選択テキスト:
▼
ブログ うつと酒と小説な日々

躁うつ病に悩み、酒を飲みながらも、小説を読み、書く、おじさんの日記

B面の夏

2024年08月06日 | 文学

 30年も前に刊行された黛まどかの句集「B面の夏」を昨夜読みました。
 この人の名前はもちろん30年前から知っているし、代表的な句のいくつかはなぜ覚えたのか分かりませんが、諳んじることもできます。
 それなのに句集を読まなかったのは、この人、もしくはその周辺のファン達のイメージが恋愛依存的な雰囲気を醸し出し、気持ち悪くて面倒くさいように感じたからです。
 改めて読んでみると特段恋愛依存とは感じませんでした。
 
 ふらここや 恋を忘るる ための恋

のような句が恋愛依存的に感じたのかもしれません。
 公園デートでしょうか、ぶらんこに乗りながら前の恋を忘れようと新たな恋を求めているというほどの意かと思います。 

 また、こんな句。
▲
作業課題 A:
上のテキストから、「この人の名前はもちろん30年」という語句を含む部分で始まり「のような句が恋愛依存的に感じたのかもしれません。」で終わる範囲を、そのまま出力してください。
作業課題 B:
上のテキスト冒頭の副題で、日記を書く「おじさん」がしていることとして挙げられている行為をすべて書き出してください。

データ抜粋:
▼
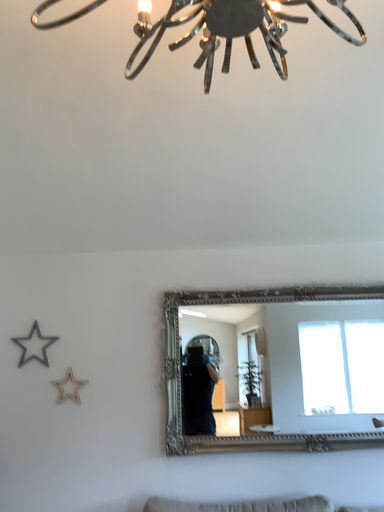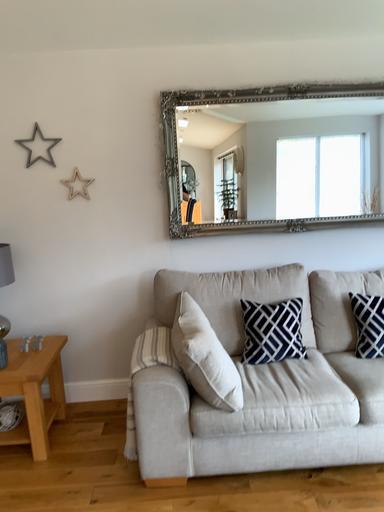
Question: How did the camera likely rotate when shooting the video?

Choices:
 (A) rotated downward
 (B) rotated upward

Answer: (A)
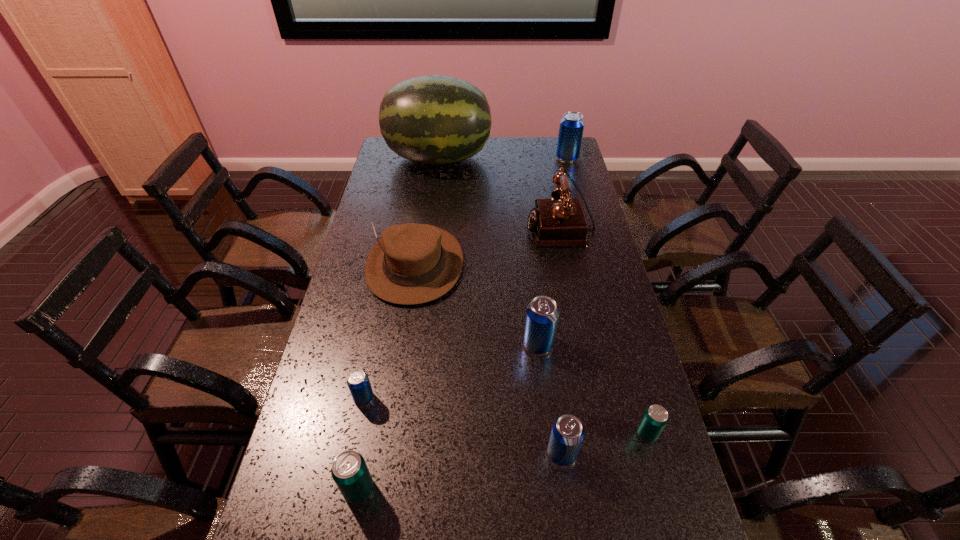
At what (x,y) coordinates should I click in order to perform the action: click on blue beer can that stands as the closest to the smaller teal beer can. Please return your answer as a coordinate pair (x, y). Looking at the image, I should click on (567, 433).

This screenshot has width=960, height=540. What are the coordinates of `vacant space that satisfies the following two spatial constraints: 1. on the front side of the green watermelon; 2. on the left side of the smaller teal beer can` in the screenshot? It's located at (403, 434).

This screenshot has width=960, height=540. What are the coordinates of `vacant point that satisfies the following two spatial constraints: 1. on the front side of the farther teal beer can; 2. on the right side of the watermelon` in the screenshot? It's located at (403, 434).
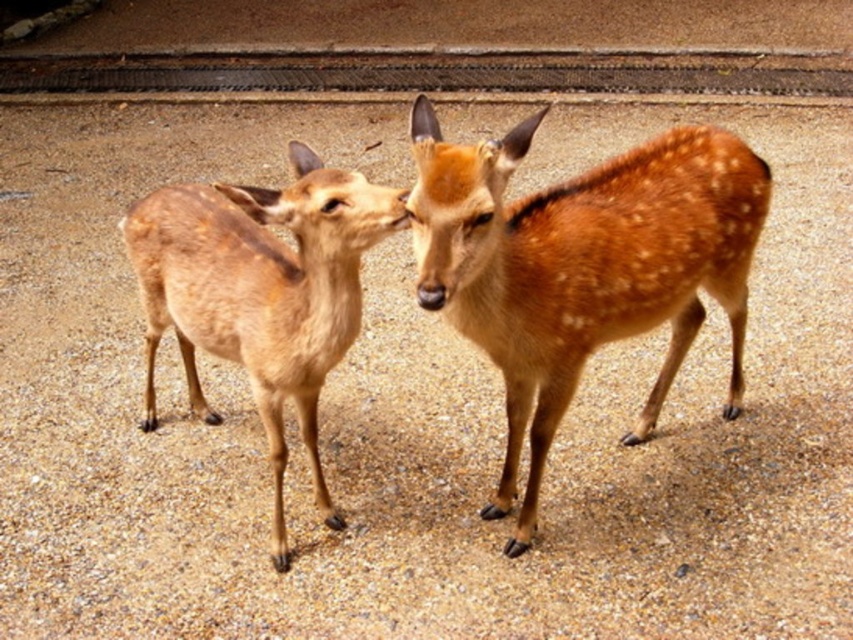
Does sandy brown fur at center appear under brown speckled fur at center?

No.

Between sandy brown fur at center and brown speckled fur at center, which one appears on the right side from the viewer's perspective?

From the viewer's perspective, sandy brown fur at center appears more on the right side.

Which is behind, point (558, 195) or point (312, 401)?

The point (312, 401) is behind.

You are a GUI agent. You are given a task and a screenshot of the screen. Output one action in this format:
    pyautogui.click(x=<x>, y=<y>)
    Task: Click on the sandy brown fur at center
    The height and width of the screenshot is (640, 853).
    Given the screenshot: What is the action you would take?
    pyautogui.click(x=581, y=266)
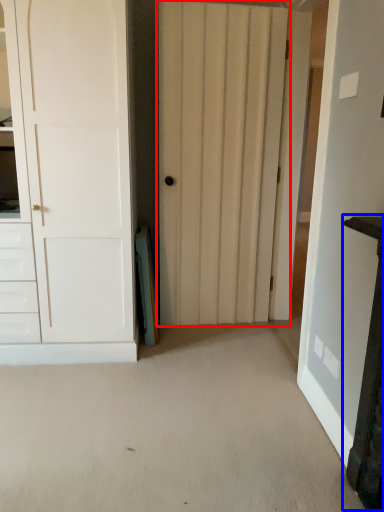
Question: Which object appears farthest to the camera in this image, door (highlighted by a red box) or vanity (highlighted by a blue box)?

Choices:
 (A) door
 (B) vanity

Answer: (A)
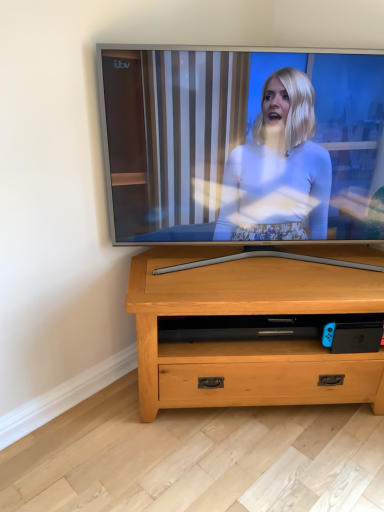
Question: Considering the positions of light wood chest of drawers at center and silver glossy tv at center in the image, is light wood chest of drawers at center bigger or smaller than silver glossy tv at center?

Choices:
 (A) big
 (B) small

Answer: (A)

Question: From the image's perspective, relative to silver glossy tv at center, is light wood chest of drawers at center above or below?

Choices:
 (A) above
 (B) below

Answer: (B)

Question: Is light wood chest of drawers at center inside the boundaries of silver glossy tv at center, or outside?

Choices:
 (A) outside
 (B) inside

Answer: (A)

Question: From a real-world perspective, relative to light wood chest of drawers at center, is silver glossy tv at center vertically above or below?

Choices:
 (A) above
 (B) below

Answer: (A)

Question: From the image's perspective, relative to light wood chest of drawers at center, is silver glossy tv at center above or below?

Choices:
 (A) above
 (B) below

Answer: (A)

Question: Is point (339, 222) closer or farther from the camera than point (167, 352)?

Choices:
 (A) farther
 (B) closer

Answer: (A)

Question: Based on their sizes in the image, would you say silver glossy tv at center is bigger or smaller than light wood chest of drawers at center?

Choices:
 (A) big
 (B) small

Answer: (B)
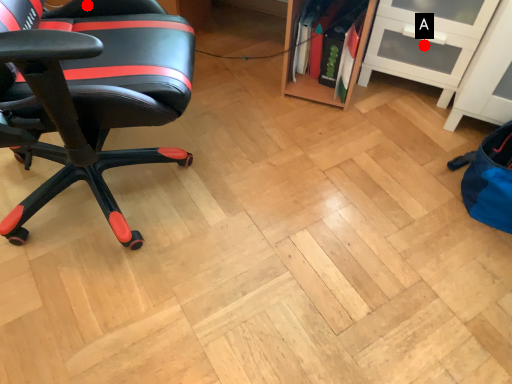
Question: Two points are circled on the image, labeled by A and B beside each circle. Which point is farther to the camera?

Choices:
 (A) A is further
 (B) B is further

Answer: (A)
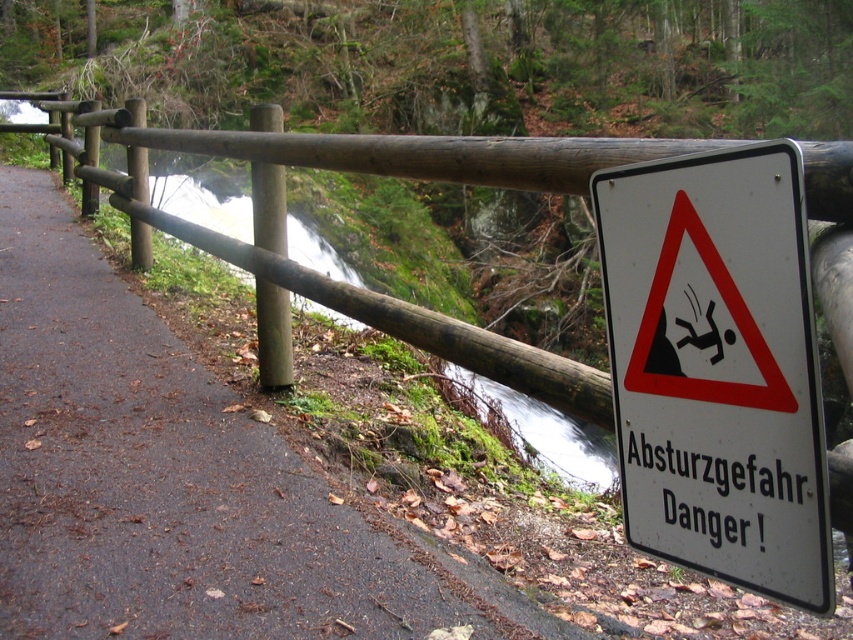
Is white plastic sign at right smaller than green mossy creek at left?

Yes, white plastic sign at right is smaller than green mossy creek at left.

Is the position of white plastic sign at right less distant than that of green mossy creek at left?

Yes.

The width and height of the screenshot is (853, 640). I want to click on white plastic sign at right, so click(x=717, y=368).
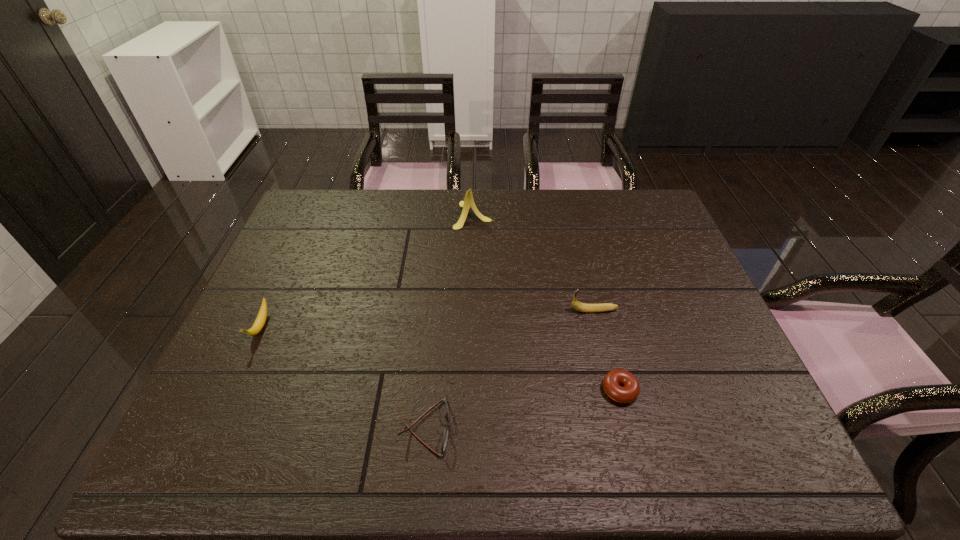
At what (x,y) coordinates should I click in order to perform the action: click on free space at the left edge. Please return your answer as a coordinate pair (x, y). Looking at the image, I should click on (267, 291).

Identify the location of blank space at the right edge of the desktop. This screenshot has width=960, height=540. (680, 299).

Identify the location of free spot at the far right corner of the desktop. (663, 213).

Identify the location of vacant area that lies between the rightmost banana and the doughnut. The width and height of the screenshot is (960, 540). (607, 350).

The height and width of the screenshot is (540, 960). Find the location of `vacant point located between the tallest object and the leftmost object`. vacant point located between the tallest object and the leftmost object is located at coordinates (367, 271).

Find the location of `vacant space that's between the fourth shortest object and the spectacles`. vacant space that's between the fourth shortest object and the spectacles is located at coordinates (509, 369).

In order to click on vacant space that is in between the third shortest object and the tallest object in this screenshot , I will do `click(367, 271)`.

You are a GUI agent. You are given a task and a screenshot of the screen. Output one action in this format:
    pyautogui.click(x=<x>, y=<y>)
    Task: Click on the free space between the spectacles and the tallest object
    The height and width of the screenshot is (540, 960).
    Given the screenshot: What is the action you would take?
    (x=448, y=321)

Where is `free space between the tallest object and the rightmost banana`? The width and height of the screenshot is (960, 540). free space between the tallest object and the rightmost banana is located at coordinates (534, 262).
▲
出力結果 A:
この人の名前はもちろん30年前から知っているし、代表的な句のいくつかはなぜ覚えたのか分かりませんが、諳んじることもできます。
 それなのに句集を読まなかったのは、この人、もしくはその周辺のファン達のイメージが恋愛依存的な雰囲気を醸し出し、気持ち悪くて面倒くさいように感じたからです。
 改めて読んでみると特段恋愛依存とは感じませんでした。
 
 ふらここや 恋を忘るる ための恋

のような句が恋愛依存的に感じたのかもしれません。

出力結果 B:
・躁うつ病に悩む
・酒を飲む
・小説を読む
・（小説を）書く